DARPHABERE’e konuşan Or, İstanbul’da askeri alanların imara açılmasını şu sözlerle değerlendirdi: “Kışlaların şehirden uzaklaştırılması ve arazilerinin boşaltılması bildiğiniz gibi 15 Temmuz 2016’daki darbe girişimi sonrası gündeme gelen bir konuydu. Başlangıçta bu arazilerin yeşil alan olarak değerlendirileceği, kamusal alan olarak kullanılmasına özen gösterileceği ifade edilmişti.”
‘ELDE KALAN ASKERİ ALANLARIN REZERV ALAN OLARAK DEĞERLENDİRİLECEĞİ SÖYLENDİ’
“Sonrasında zaman zaman millet bahçesi, film platosu, sosyal donatı alanları, deprem toplanma alanları için de uygun olduklarına dair değerlendirmeler duyar olduk. Nihayet 6 Şubat 2023 Kahramanmaraş Depremleri sonrasında elde kalan askeri alanların sözde rezerv alan olarak değerlendirileceği söylendi. Biz başta ilgili bakanlar olmak üzere iktidarın çeşitli düzeylerdeki temsilcilerinin rezerv alanları kalıcı yapılaşmaya açılacak yeni kaynaklar olarak gördüklerini uzun zamandır biliyoruz, kendileri de bu kavramları böyle kullanmasalar bile niyetlerini sık sık ifade ettiler. Depreme karşı güvenli yeni yapılar inşa etmek için elverişli olduğunu söyledikleri bu alanlarda sosyal konutlar yapılacağını söyleyerek toplumu ikna etmeye çalıştılar.”
‘KIŞLA, VİLLALAR VE LÜKS KONUTLAR İÇEREN BİR PROJE’
Or, 3. Kolordu Komutanlığı’na bağlı Çekmeköy Kışlası ile ilgili ise şunları aktardı: “Söz konusu askeri alanın da defalarca el değiştirdikten ve bir kamu arazisi olduğu neredeyse unutturulduktan sonra villalar ve lüks konutlar içeren bir proje için imara açılmaya çalışıldığını öğreniyoruz. İstanbul’un alt yapısı, su kaynakları, doğal kaynakları, eğitim, sağlık, ulaşım hizmetleri yetersiz ve konut üretimiyle teşvik edilen nüfus artış hızına uygun olarak geliştirilmesi de ya çok zor ya da imkânsız.”

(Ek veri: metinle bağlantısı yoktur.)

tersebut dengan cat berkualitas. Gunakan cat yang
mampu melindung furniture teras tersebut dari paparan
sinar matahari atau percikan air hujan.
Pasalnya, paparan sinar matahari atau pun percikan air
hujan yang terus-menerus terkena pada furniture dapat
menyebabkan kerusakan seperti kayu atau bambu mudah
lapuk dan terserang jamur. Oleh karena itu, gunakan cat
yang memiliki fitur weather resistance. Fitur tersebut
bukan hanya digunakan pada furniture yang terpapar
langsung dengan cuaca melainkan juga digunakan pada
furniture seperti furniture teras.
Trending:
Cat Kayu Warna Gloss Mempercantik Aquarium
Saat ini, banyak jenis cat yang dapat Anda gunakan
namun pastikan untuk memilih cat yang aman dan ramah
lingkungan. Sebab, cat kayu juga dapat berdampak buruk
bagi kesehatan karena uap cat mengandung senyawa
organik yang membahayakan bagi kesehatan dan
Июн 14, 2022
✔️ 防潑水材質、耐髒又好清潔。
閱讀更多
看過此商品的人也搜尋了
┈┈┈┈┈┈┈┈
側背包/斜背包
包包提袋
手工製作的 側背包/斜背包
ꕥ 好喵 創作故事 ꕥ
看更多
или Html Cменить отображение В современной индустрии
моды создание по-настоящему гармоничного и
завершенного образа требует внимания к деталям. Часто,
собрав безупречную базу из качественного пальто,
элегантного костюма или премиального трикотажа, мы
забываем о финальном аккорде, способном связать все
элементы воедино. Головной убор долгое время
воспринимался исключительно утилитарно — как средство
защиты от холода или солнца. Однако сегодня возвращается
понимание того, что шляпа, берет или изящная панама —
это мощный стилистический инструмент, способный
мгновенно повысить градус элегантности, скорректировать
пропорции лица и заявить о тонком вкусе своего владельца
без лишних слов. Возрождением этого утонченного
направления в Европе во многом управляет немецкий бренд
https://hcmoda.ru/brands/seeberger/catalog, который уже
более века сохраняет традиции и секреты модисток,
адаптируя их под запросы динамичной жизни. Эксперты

'ŞEHRİ DEPREME HAZIRLAMALIYIZ'
“Biz de bu nedenlerle İstanbul’a göç yoluyla nüfus artışını teşvik edecek yeni yapılaşma bölgelerinin oluşturulmasını, konut üretim faaliyetlerinin yaşamsal ihtiyaçları karşılamak yerine yatırım aracı olarak değerlendirilmesini doğru bulmuyoruz. Askeri arazilerin yapılaşmaya açılması şimdilik bu çabaların en görünür örnekleri olduğu için bu uygulamaları eleştiriyoruz. Bu uygulamaları meşrulaştırmak için deprem tehlikesi bahane edilmemeli. Kamu kaynakları, doğal kaynaklarımız, sermayemiz, finansal imkânlarımız ve nitelikli işgücümüz böyle rant projeleri için değil, bu şehrin depreme hazırlanması için değerlendirilmeli.”